WORK INSTRUCTION:
Rewrite everything from the line containing "ratuit d'un bien" down to the line containing "everser la taxe de séjour ?", swapping "gîtes" for "meublés" and leaving all else untouched.

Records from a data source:
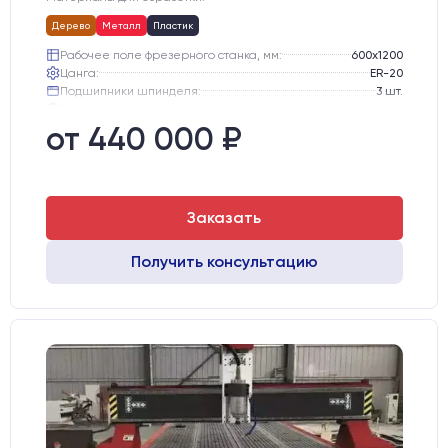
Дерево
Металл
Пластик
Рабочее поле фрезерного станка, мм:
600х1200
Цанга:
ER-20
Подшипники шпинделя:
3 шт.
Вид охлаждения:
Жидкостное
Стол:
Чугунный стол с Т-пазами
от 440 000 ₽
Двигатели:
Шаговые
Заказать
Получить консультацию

* * *

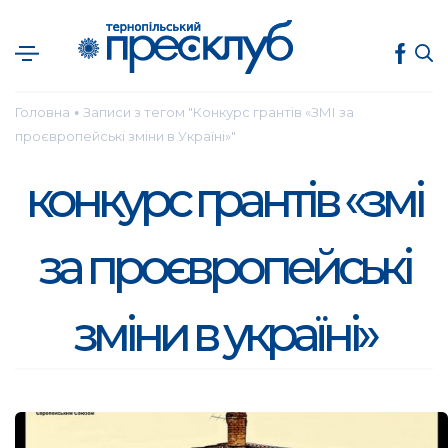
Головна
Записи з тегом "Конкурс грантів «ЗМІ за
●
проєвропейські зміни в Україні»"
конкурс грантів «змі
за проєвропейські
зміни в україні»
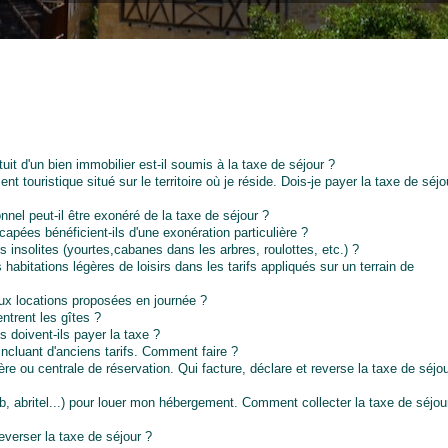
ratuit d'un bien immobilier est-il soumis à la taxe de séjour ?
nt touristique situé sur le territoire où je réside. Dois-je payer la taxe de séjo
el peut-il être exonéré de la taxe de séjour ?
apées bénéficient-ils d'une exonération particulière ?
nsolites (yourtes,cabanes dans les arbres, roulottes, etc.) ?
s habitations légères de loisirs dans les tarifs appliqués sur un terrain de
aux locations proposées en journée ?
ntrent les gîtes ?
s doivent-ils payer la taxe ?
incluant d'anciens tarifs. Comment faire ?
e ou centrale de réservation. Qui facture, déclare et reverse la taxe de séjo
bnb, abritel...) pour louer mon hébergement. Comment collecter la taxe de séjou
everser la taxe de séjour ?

EXPECTED ANSWER:
ratuit d'un bien immobilier est-il soumis à la taxe de séjour ?
nt touristique situé sur le territoire où je réside. Dois-je payer la taxe de séjo
el peut-il être exonéré de la taxe de séjour ?
apées bénéficient-ils d'une exonération particulière ?
nsolites (yourtes,cabanes dans les arbres, roulottes, etc.) ?
s habitations légères de loisirs dans les tarifs appliqués sur un terrain de
aux locations proposées en journée ?
ntrent les meublés ?
s doivent-ils payer la taxe ?
incluant d'anciens tarifs. Comment faire ?
e ou centrale de réservation. Qui facture, déclare et reverse la taxe de séjo
bnb, abritel...) pour louer mon hébergement. Comment collecter la taxe de séjou
everser la taxe de séjour ?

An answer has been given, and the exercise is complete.